#### WHAT TO PRODUCE
Without any of their pictures, return all of the records exactly.

--- SUPPLIED RECORDS Enclosed Below ---

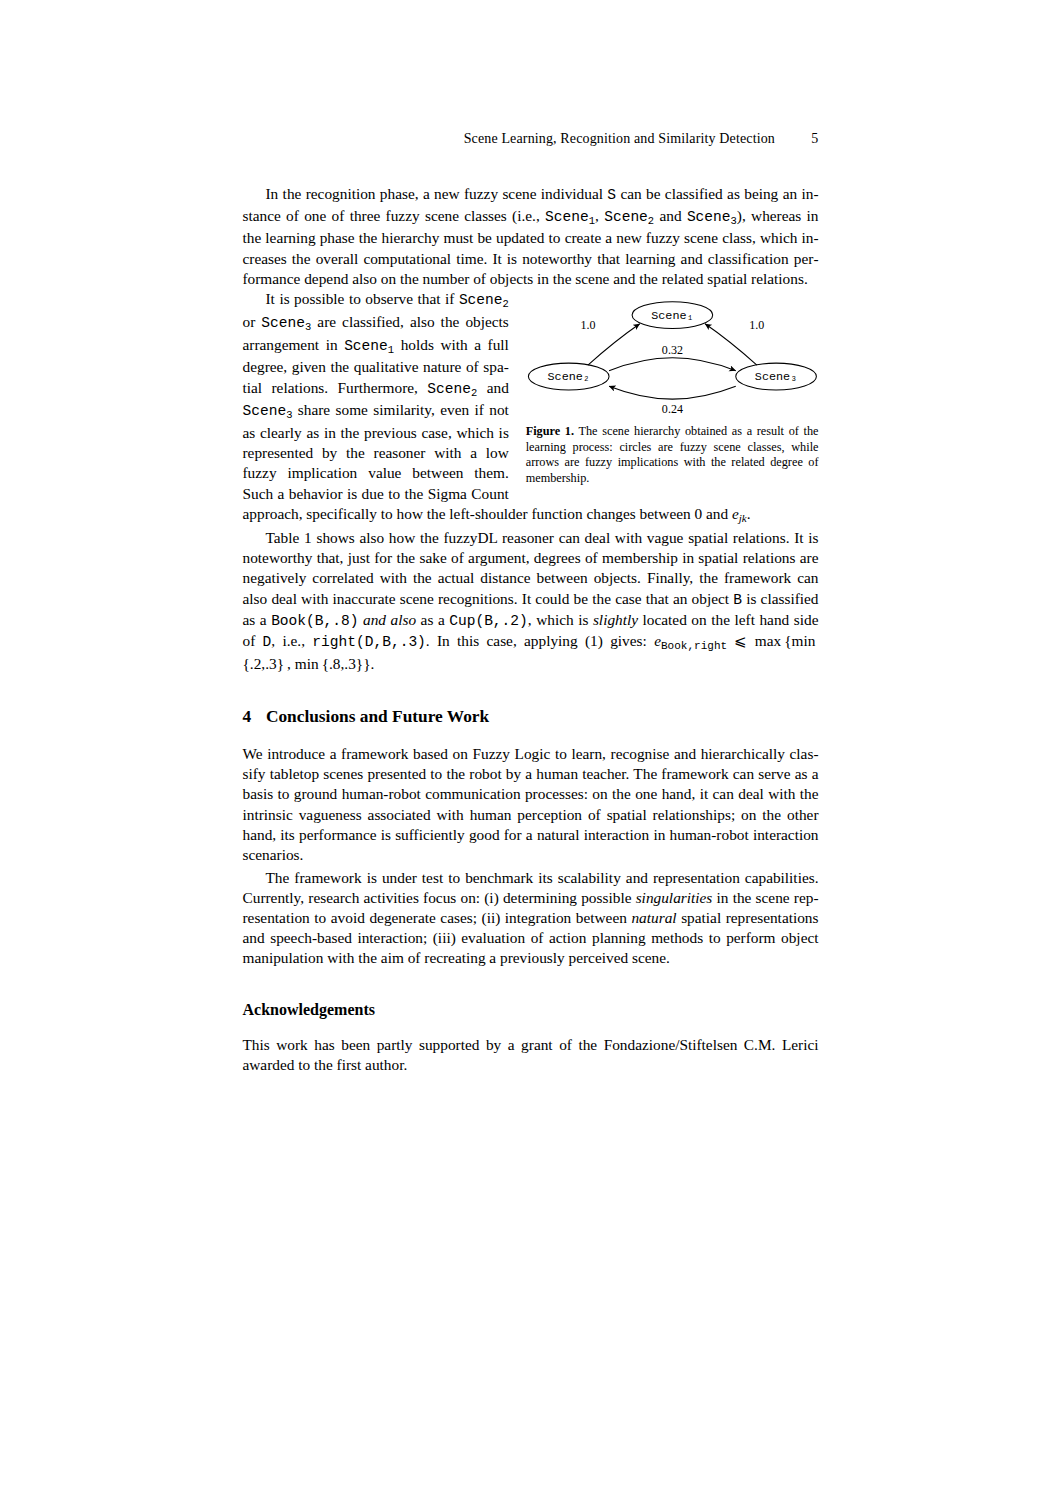Scene Learning, Recognition and Similarity Detection 5
In the recognition phase, a new fuzzy scene individual S can be classified as being an instance of one of three fuzzy scene classes (i.e., Scene1, Scene2 and Scene3), whereas in the learning phase the hierarchy must be updated to create a new fuzzy scene class, which increases the overall computational time. It is noteworthy that learning and classification performance depend also on the number of objects in the scene and the related spatial relations.
Scene₁ Scene₂ Scene₃ 1.0 1.0 0.32 0.24
Figure 1. The scene hierarchy obtained as a result of the learning process: circles are fuzzy scene classes, while arrows are fuzzy implications with the related degree of membership.
It is possible to observe that if Scene2 or Scene3 are classified, also the objects arrangement in Scene1 holds with a full degree, given the qualitative nature of spatial relations. Furthermore, Scene2 and Scene3 share some similarity, even if not as clearly as in the previous case, which is represented by the reasoner with a low fuzzy implication value between them. Such a behavior is due to the Sigma Count approach, specifically to how the left-shoulder function changes between 0 and ejk.
Table 1 shows also how the fuzzyDL reasoner can deal with vague spatial relations. It is noteworthy that, just for the sake of argument, degrees of membership in spatial relations are negatively correlated with the actual distance between objects. Finally, the framework can also deal with inaccurate scene recognitions. It could be the case that an object B is classified as a Book(B,.8) and also as a Cup(B,.2), which is slightly located on the left hand side of D, i.e., right(D,B,.3). In this case, applying (1) gives: eBook,right max {min {.2,.3} , min {.8,.3}}.
4 Conclusions and Future Work
We introduce a framework based on Fuzzy Logic to learn, recognise and hierarchically classify tabletop scenes presented to the robot by a human teacher. The framework can serve as a basis to ground human-robot communication processes: on the one hand, it can deal with the intrinsic vagueness associated with human perception of spatial relationships; on the other hand, its performance is sufficiently good for a natural interaction in human-robot interaction scenarios.
The framework is under test to benchmark its scalability and representation capabilities. Currently, research activities focus on: (i) determining possible singularities in the scene representation to avoid degenerate cases; (ii) integration between natural spatial representations and speech-based interaction; (iii) evaluation of action planning methods to perform object manipulation with the aim of recreating a previously perceived scene.
Acknowledgements
This work has been partly supported by a grant of the Fondazione/Stiftelsen C.M. Lerici awarded to the first author.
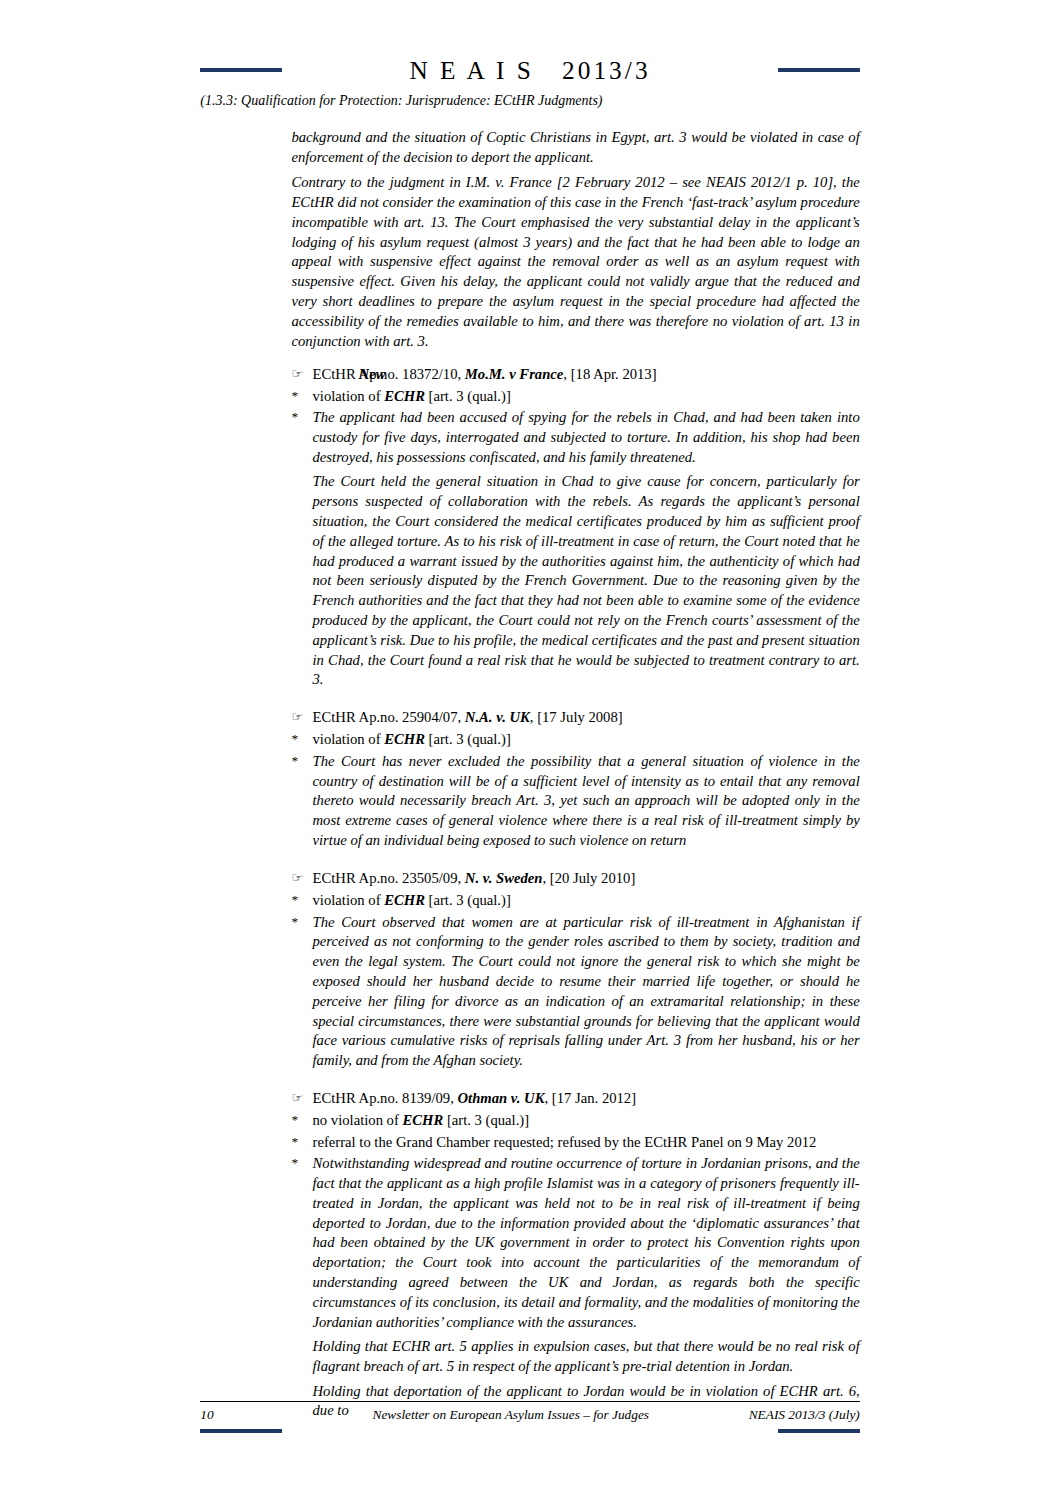N E A I S 2013/3
(1.3.3: Qualification for Protection: Jurisprudence: ECtHR Judgments)
background and the situation of Coptic Christians in Egypt, art. 3 would be violated in case of enforcement of the decision to deport the applicant.
Contrary to the judgment in I.M. v. France [2 February 2012 – see NEAIS 2012/1 p. 10], the ECtHR did not consider the examination of this case in the French ‘fast-track’ asylum procedure incompatible with art. 13. The Court emphasised the very substantial delay in the applicant’s lodging of his asylum request (almost 3 years) and the fact that he had been able to lodge an appeal with suspensive effect against the removal order as well as an asylum request with suspensive effect. Given his delay, the applicant could not validly argue that the reduced and very short deadlines to prepare the asylum request in the special procedure had affected the accessibility of the remedies available to him, and there was therefore no violation of art. 13 in conjunction with art. 3.
New
☞
ECtHR Ap.no. 18372/10, Mo.M. v France, [18 Apr. 2013]
*
violation of ECHR [art. 3 (qual.)]
*
The applicant had been accused of spying for the rebels in Chad, and had been taken into custody for five days, interrogated and subjected to torture. In addition, his shop had been destroyed, his possessions confiscated, and his family threatened.
The Court held the general situation in Chad to give cause for concern, particularly for persons suspected of collaboration with the rebels. As regards the applicant’s personal situation, the Court considered the medical certificates produced by him as sufficient proof of the alleged torture. As to his risk of ill-treatment in case of return, the Court noted that he had produced a warrant issued by the authorities against him, the authenticity of which had not been seriously disputed by the French Government. Due to the reasoning given by the French authorities and the fact that they had not been able to examine some of the evidence produced by the applicant, the Court could not rely on the French courts’ assessment of the applicant’s risk. Due to his profile, the medical certificates and the past and present situation in Chad, the Court found a real risk that he would be subjected to treatment contrary to art. 3.
☞
ECtHR Ap.no. 25904/07, N.A. v. UK, [17 July 2008]
*
violation of ECHR [art. 3 (qual.)]
*
The Court has never excluded the possibility that a general situation of violence in the country of destination will be of a sufficient level of intensity as to entail that any removal thereto would necessarily breach Art. 3, yet such an approach will be adopted only in the most extreme cases of general violence where there is a real risk of ill-treatment simply by virtue of an individual being exposed to such violence on return
☞
ECtHR Ap.no. 23505/09, N. v. Sweden, [20 July 2010]
*
violation of ECHR [art. 3 (qual.)]
*
The Court observed that women are at particular risk of ill-treatment in Afghanistan if perceived as not conforming to the gender roles ascribed to them by society, tradition and even the legal system. The Court could not ignore the general risk to which she might be exposed should her husband decide to resume their married life together, or should he perceive her filing for divorce as an indication of an extramarital relationship; in these special circumstances, there were substantial grounds for believing that the applicant would face various cumulative risks of reprisals falling under Art. 3 from her husband, his or her family, and from the Afghan society.
☞
ECtHR Ap.no. 8139/09, Othman v. UK, [17 Jan. 2012]
*
no violation of ECHR [art. 3 (qual.)]
*
referral to the Grand Chamber requested; refused by the ECtHR Panel on 9 May 2012
*
Notwithstanding widespread and routine occurrence of torture in Jordanian prisons, and the fact that the applicant as a high profile Islamist was in a category of prisoners frequently ill-treated in Jordan, the applicant was held not to be in real risk of ill-treatment if being deported to Jordan, due to the information provided about the ‘diplomatic assurances’ that had been obtained by the UK government in order to protect his Convention rights upon deportation; the Court took into account the particularities of the memorandum of understanding agreed between the UK and Jordan, as regards both the specific circumstances of its conclusion, its detail and formality, and the modalities of monitoring the Jordanian authorities’ compliance with the assurances.
Holding that ECHR art. 5 applies in expulsion cases, but that there would be no real risk of flagrant breach of art. 5 in respect of the applicant’s pre-trial detention in Jordan.
Holding that deportation of the applicant to Jordan would be in violation of ECHR art. 6, due to
10
Newsletter on European Asylum Issues – for Judges
NEAIS 2013/3 (July)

--- End of Enclosed SUPPLIED RECORDS ---

#### RESPONSE TO THIS TASK
Scene Learning, Recognition and Similarity Detection 5
In the recognition phase, a new fuzzy scene individual S can be classified as being an instance of one of three fuzzy scene classes (i.e., Scene1, Scene2 and Scene3), whereas in the learning phase the hierarchy must be updated to create a new fuzzy scene class, which increases the overall computational time. It is noteworthy that learning and classification performance depend also on the number of objects in the scene and the related spatial relations.
Scene₁ Scene₂ Scene₃ 1.0 1.0 0.32 0.24
Figure 1. The scene hierarchy obtained as a result of the learning process: circles are fuzzy scene classes, while arrows are fuzzy implications with the related degree of membership.
It is possible to observe that if Scene2 or Scene3 are classified, also the objects arrangement in Scene1 holds with a full degree, given the qualitative nature of spatial relations. Furthermore, Scene2 and Scene3 share some similarity, even if not as clearly as in the previous case, which is represented by the reasoner with a low fuzzy implication value between them. Such a behavior is due to the Sigma Count approach, specifically to how the left-shoulder function changes between 0 and ejk.
Table 1 shows also how the fuzzyDL reasoner can deal with vague spatial relations. It is noteworthy that, just for the sake of argument, degrees of membership in spatial relations are negatively correlated with the actual distance between objects. Finally, the framework can also deal with inaccurate scene recognitions. It could be the case that an object B is classified as a Book(B,.8) and also as a Cup(B,.2), which is slightly located on the left hand side of D, i.e., right(D,B,.3). In this case, applying (1) gives: eBook,right max {min {.2,.3} , min {.8,.3}}.
4 Conclusions and Future Work
We introduce a framework based on Fuzzy Logic to learn, recognise and hierarchically classify tabletop scenes presented to the robot by a human teacher. The framework can serve as a basis to ground human-robot communication processes: on the one hand, it can deal with the intrinsic vagueness associated with human perception of spatial relationships; on the other hand, its performance is sufficiently good for a natural interaction in human-robot interaction scenarios.
The framework is under test to benchmark its scalability and representation capabilities. Currently, research activities focus on: (i) determining possible singularities in the scene representation to avoid degenerate cases; (ii) integration between natural spatial representations and speech-based interaction; (iii) evaluation of action planning methods to perform object manipulation with the aim of recreating a previously perceived scene.
Acknowledgements
This work has been partly supported by a grant of the Fondazione/Stiftelsen C.M. Lerici awarded to the first author.
N E A I S 2013/3
(1.3.3: Qualification for Protection: Jurisprudence: ECtHR Judgments)
background and the situation of Coptic Christians in Egypt, art. 3 would be violated in case of enforcement of the decision to deport the applicant.
Contrary to the judgment in I.M. v. France [2 February 2012 – see NEAIS 2012/1 p. 10], the ECtHR did not consider the examination of this case in the French ‘fast-track’ asylum procedure incompatible with art. 13. The Court emphasised the very substantial delay in the applicant’s lodging of his asylum request (almost 3 years) and the fact that he had been able to lodge an appeal with suspensive effect against the removal order as well as an asylum request with suspensive effect. Given his delay, the applicant could not validly argue that the reduced and very short deadlines to prepare the asylum request in the special procedure had affected the accessibility of the remedies available to him, and there was therefore no violation of art. 13 in conjunction with art. 3.
New
☞
ECtHR Ap.no. 18372/10, Mo.M. v France, [18 Apr. 2013]
*
violation of ECHR [art. 3 (qual.)]
*
The applicant had been accused of spying for the rebels in Chad, and had been taken into custody for five days, interrogated and subjected to torture. In addition, his shop had been destroyed, his possessions confiscated, and his family threatened.
The Court held the general situation in Chad to give cause for concern, particularly for persons suspected of collaboration with the rebels. As regards the applicant’s personal situation, the Court considered the medical certificates produced by him as sufficient proof of the alleged torture. As to his risk of ill-treatment in case of return, the Court noted that he had produced a warrant issued by the authorities against him, the authenticity of which had not been seriously disputed by the French Government. Due to the reasoning given by the French authorities and the fact that they had not been able to examine some of the evidence produced by the applicant, the Court could not rely on the French courts’ assessment of the applicant’s risk. Due to his profile, the medical certificates and the past and present situation in Chad, the Court found a real risk that he would be subjected to treatment contrary to art. 3.
☞
ECtHR Ap.no. 25904/07, N.A. v. UK, [17 July 2008]
*
violation of ECHR [art. 3 (qual.)]
*
The Court has never excluded the possibility that a general situation of violence in the country of destination will be of a sufficient level of intensity as to entail that any removal thereto would necessarily breach Art. 3, yet such an approach will be adopted only in the most extreme cases of general violence where there is a real risk of ill-treatment simply by virtue of an individual being exposed to such violence on return
☞
ECtHR Ap.no. 23505/09, N. v. Sweden, [20 July 2010]
*
violation of ECHR [art. 3 (qual.)]
*
The Court observed that women are at particular risk of ill-treatment in Afghanistan if perceived as not conforming to the gender roles ascribed to them by society, tradition and even the legal system. The Court could not ignore the general risk to which she might be exposed should her husband decide to resume their married life together, or should he perceive her filing for divorce as an indication of an extramarital relationship; in these special circumstances, there were substantial grounds for believing that the applicant would face various cumulative risks of reprisals falling under Art. 3 from her husband, his or her family, and from the Afghan society.
☞
ECtHR Ap.no. 8139/09, Othman v. UK, [17 Jan. 2012]
*
no violation of ECHR [art. 3 (qual.)]
*
referral to the Grand Chamber requested; refused by the ECtHR Panel on 9 May 2012
*
Notwithstanding widespread and routine occurrence of torture in Jordanian prisons, and the fact that the applicant as a high profile Islamist was in a category of prisoners frequently ill-treated in Jordan, the applicant was held not to be in real risk of ill-treatment if being deported to Jordan, due to the information provided about the ‘diplomatic assurances’ that had been obtained by the UK government in order to protect his Convention rights upon deportation; the Court took into account the particularities of the memorandum of understanding agreed between the UK and Jordan, as regards both the specific circumstances of its conclusion, its detail and formality, and the modalities of monitoring the Jordanian authorities’ compliance with the assurances.
Holding that ECHR art. 5 applies in expulsion cases, but that there would be no real risk of flagrant breach of art. 5 in respect of the applicant’s pre-trial detention in Jordan.
Holding that deportation of the applicant to Jordan would be in violation of ECHR art. 6, due to
10
Newsletter on European Asylum Issues – for Judges
NEAIS 2013/3 (July)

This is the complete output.